While writing assembly manually gives you fine-grained control, it can be tedious and error-prone. Fortunately, pwntools includes a powerful tool called Shellcraft. It provides a library of pre-written assembly snippets for common system calls and tasks.

Instead of manually loading registers and triggering interrupts, you can generate shellcode using simple Python function calls:

# Generate assembly for openat(3, "flag", O_RDONLY)
sc = shellcraft.openat(3, "flag", 0)

# Generate assembly for sendfile(1, rax, 0, 100)
# (assuming rax contains the FD from the previous call)
sc += shellcraft.sendfile(1, 'rax', 0, 100)

# Assemble into raw bytes
payload = asm(sc)

This module heavily utilizes shellcraft in the exploit scripts to keep them concise and readable.

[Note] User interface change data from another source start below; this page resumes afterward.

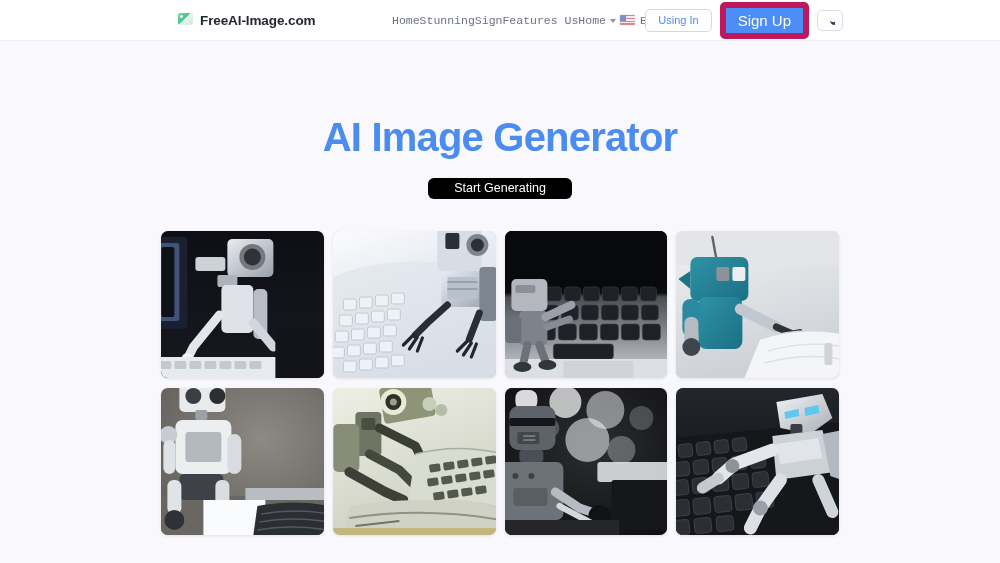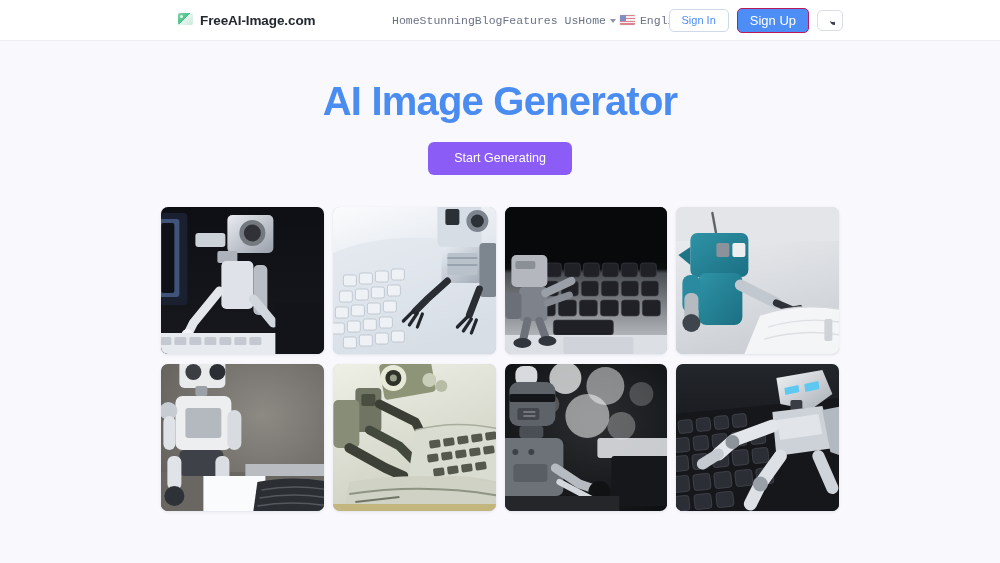--- a/index.html
+++ b/index.html
@@ -128,24 +128,24 @@
     color: #4c8df6;
     background: #ffffff;
     border: 1px solid #cfd9ea;
     border-radius: 5px;
     padding: 5px 12px;
     cursor: pointer;
     font-family: inherit;
     line-height: 1;
   }
   .btn-signup {
-    font-size: 13px;
+    font-size: 15px;
     color: #ffffff;
     background: #4c8df6;
-    border: 1px solid #be185d;
+    border: 6px solid #be185d;
     border-radius: 5px;
     padding: 5px 12px;
     cursor: pointer;
     font-family: inherit;
     line-height: 1;
   }
   .btn-theme {
     width: 26px;
     height: 21px;
     background: #ffffff;
@@ -182,36 +182,37 @@
   .hero {
     text-align: center;
     padding-top: 38px;
   }
   .hero-title {
     font-size: 40px;
     font-weight: bold;
     color: #4a8cf0;
     letter-spacing: -0.8px;
     line-height: 1.1;
+    margin-top: 36px;
   }
   .hero-subtitle {
     margin-top: 12px;
     font-size: 10.5px;
     color: #8a909e;
     letter-spacing: .05px;
   }
   .cta-wrap { margin-top: 19px; }
   .btn-cta {
-    background: #8b5cf6;
+    background: #000000;
     color: #ffffff;
     border: none;
     border-radius: 6px;
     font-size: 12.5px;
     font-family: inherit;
-    padding: 10px 26px;
+    padding: 4px 26px;
     cursor: pointer;
     line-height: 1;
   }
 
   
   .gallery {
     width: 678px;
     margin: 32px auto 0;
     display: grid;
     grid-template-columns: repeat(4, 1fr);
@@ -239,42 +240,42 @@
   </a>
 
   <nav class="main-nav">
     <a class="nav-link" href="#">
       <span>Home</span>
     </a>
     <a class="nav-link" href="#">
       <span>Stunning</span>
     </a>
     <a class="nav-link" href="#">
-      <span>Blog</span>
+      <span>Sign</span>
     </a>
     <a class="nav-link" href="#">
       <span>Features Us</span>
     </a>
     <a class="nav-link" href="#">
       <span>Home</span>
       <i class="chev"></i>
     </a>
 
     <a class="lang-switch nav-link" href="#">
       <span class="flag-icon">
         <span class="stripes"></span>
         <span class="canton"></span>
       </span>
       <span>English</span>
       <i class="chev"></i>
     </a>
   </nav>
 
   <div class="auth-group">
-    <button class="btn-signin">Sign In</button>
+    <button class="btn-signin">Using In</button>
     <button class="btn-signup">Sign Up</button>
     <button class="btn-theme">
       <span class="moon-icon"></span>
     </button>
   </div>
 </header>
 
 <section class="hero">
   <h1 class="hero-title">AI Image Generator</h1>
   <div class="cta-wrap">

Note on Architecture Confusion

In Cross-Arch Syscall Confusion, we exploit the overlap between 64-bit and 32-bit syscall numbers. For reference, the 32-bit (x86) numbers used were:

  • read: 3 (corresponds to x64 close)
  • write: 4 (corresponds to x64 stat)
  • open: 5 (corresponds to x64 fstat)

Testing Sandboxes Locally

To run this binary on a standard Linux system without root privileges (and without sudo), you can use User Namespaces. The unshare command allows you to create a new namespace where you have the CAP_SYS_CHROOT capability.

unshare -r ./challenge ../../../../..//flag

The -r flag (or --map-root-user) maps your current user to the root user inside the new namespace, permitting the chroot() syscall to succeed.

Simulating the Challenge Environment

In real CTF environments, the challenge binary is typically owned by root and has the SUID bit set. This allows it to call chroot() even when run by a normal user.

If you have sudo access and want to simulate this exact setup locally:

echo "well done baby" | sudo tee /flag
gcc -o challenge c.c
sudo chown root:root ./challenge
sudo chmod u+s ./challenge
./challenge ../../../flag # Now it works without sudo!

Without sudo, the unshare -r method remains the best way to test the vulnerability. Standard file permissions (chmod 777) only control who can run the binary, not what kernel capabilities (like CAP_SYS_CHROOT) the process has once it’s running.